Plain-text document sources
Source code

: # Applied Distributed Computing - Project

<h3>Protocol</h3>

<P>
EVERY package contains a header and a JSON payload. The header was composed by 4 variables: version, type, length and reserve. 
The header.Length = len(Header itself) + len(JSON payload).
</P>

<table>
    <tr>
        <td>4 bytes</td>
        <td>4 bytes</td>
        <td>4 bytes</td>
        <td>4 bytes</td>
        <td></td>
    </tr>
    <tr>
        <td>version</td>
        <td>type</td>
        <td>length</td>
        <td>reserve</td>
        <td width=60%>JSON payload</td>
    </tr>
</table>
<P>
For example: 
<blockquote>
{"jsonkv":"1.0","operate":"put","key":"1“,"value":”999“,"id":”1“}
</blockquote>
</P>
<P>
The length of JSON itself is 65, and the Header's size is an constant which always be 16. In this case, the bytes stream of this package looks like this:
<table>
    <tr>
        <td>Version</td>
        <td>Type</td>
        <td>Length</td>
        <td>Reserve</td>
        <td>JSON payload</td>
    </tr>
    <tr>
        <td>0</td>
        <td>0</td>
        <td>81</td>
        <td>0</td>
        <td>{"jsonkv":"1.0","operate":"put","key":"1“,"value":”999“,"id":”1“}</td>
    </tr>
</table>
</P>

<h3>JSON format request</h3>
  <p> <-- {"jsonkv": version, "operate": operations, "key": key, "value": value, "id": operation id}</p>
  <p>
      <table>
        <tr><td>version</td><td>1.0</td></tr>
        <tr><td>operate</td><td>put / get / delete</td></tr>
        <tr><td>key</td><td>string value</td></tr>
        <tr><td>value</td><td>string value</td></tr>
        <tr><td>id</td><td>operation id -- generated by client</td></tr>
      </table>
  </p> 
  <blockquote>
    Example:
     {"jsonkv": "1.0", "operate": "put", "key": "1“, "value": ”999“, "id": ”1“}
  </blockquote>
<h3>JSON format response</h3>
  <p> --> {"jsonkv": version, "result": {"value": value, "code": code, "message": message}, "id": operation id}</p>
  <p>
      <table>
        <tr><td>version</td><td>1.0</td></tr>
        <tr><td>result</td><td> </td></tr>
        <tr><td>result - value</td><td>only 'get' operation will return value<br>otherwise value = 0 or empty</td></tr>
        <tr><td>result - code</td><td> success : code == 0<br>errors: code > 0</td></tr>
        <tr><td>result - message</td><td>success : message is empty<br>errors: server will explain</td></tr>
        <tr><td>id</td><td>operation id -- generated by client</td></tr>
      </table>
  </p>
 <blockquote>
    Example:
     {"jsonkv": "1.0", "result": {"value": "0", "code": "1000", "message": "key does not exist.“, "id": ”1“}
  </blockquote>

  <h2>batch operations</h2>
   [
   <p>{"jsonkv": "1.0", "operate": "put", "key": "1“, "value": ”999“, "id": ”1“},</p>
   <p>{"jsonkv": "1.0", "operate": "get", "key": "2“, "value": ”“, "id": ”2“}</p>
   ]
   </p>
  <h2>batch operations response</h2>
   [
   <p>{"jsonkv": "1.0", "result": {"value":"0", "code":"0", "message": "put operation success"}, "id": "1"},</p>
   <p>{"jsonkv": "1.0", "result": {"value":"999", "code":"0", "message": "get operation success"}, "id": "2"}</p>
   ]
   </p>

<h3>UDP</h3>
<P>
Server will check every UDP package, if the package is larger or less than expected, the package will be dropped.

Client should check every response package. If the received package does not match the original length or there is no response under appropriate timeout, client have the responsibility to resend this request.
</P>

● Problem requirements:
Give back every line of the data exactly.

● Reply to the exercise:
Source code

: # Applied Distributed Computing - Project

<h3>Protocol</h3>

<P>
EVERY package contains a header and a JSON payload. The header was composed by 4 variables: version, type, length and reserve. 
The header.Length = len(Header itself) + len(JSON payload).
</P>

<table>
    <tr>
        <td>4 bytes</td>
        <td>4 bytes</td>
        <td>4 bytes</td>
        <td>4 bytes</td>
        <td></td>
    </tr>
    <tr>
        <td>version</td>
        <td>type</td>
        <td>length</td>
        <td>reserve</td>
        <td width=60%>JSON payload</td>
    </tr>
</table>
<P>
For example: 
<blockquote>
{"jsonkv":"1.0","operate":"put","key":"1“,"value":”999“,"id":”1“}
</blockquote>
</P>
<P>
The length of JSON itself is 65, and the Header's size is an constant which always be 16. In this case, the bytes stream of this package looks like this:
<table>
    <tr>
        <td>Version</td>
        <td>Type</td>
        <td>Length</td>
        <td>Reserve</td>
        <td>JSON payload</td>
    </tr>
    <tr>
        <td>0</td>
        <td>0</td>
        <td>81</td>
        <td>0</td>
        <td>{"jsonkv":"1.0","operate":"put","key":"1“,"value":”999“,"id":”1“}</td>
    </tr>
</table>
</P>

<h3>JSON format request</h3>
  <p> <-- {"jsonkv": version, "operate": operations, "key": key, "value": value, "id": operation id}</p>
  <p>
      <table>
        <tr><td>version</td><td>1.0</td></tr>
        <tr><td>operate</td><td>put / get / delete</td></tr>
        <tr><td>key</td><td>string value</td></tr>
        <tr><td>value</td><td>string value</td></tr>
        <tr><td>id</td><td>operation id -- generated by client</td></tr>
      </table>
  </p> 
  <blockquote>
    Example:
     {"jsonkv": "1.0", "operate": "put", "key": "1“, "value": ”999“, "id": ”1“}
  </blockquote>
<h3>JSON format response</h3>
  <p> --> {"jsonkv": version, "result": {"value": value, "code": code, "message": message}, "id": operation id}</p>
  <p>
      <table>
        <tr><td>version</td><td>1.0</td></tr>
        <tr><td>result</td><td> </td></tr>
        <tr><td>result - value</td><td>only 'get' operation will return value<br>otherwise value = 0 or empty</td></tr>
        <tr><td>result - code</td><td> success : code == 0<br>errors: code > 0</td></tr>
        <tr><td>result - message</td><td>success : message is empty<br>errors: server will explain</td></tr>
        <tr><td>id</td><td>operation id -- generated by client</td></tr>
      </table>
  </p>
 <blockquote>
    Example:
     {"jsonkv": "1.0", "result": {"value": "0", "code": "1000", "message": "key does not exist.“, "id": ”1“}
  </blockquote>

  <h2>batch operations</h2>
   [
   <p>{"jsonkv": "1.0", "operate": "put", "key": "1“, "value": ”999“, "id": ”1“},</p>
   <p>{"jsonkv": "1.0", "operate": "get", "key": "2“, "value": ”“, "id": ”2“}</p>
   ]
   </p>
  <h2>batch operations response</h2>
   [
   <p>{"jsonkv": "1.0", "result": {"value":"0", "code":"0", "message": "put operation success"}, "id": "1"},</p>
   <p>{"jsonkv": "1.0", "result": {"value":"999", "code":"0", "message": "get operation success"}, "id": "2"}</p>
   ]
   </p>

<h3>UDP</h3>
<P>
Server will check every UDP package, if the package is larger or less than expected, the package will be dropped.

Client should check every response package. If the received package does not match the original length or there is no response under appropriate timeout, client have the responsibility to resend this request.
</P>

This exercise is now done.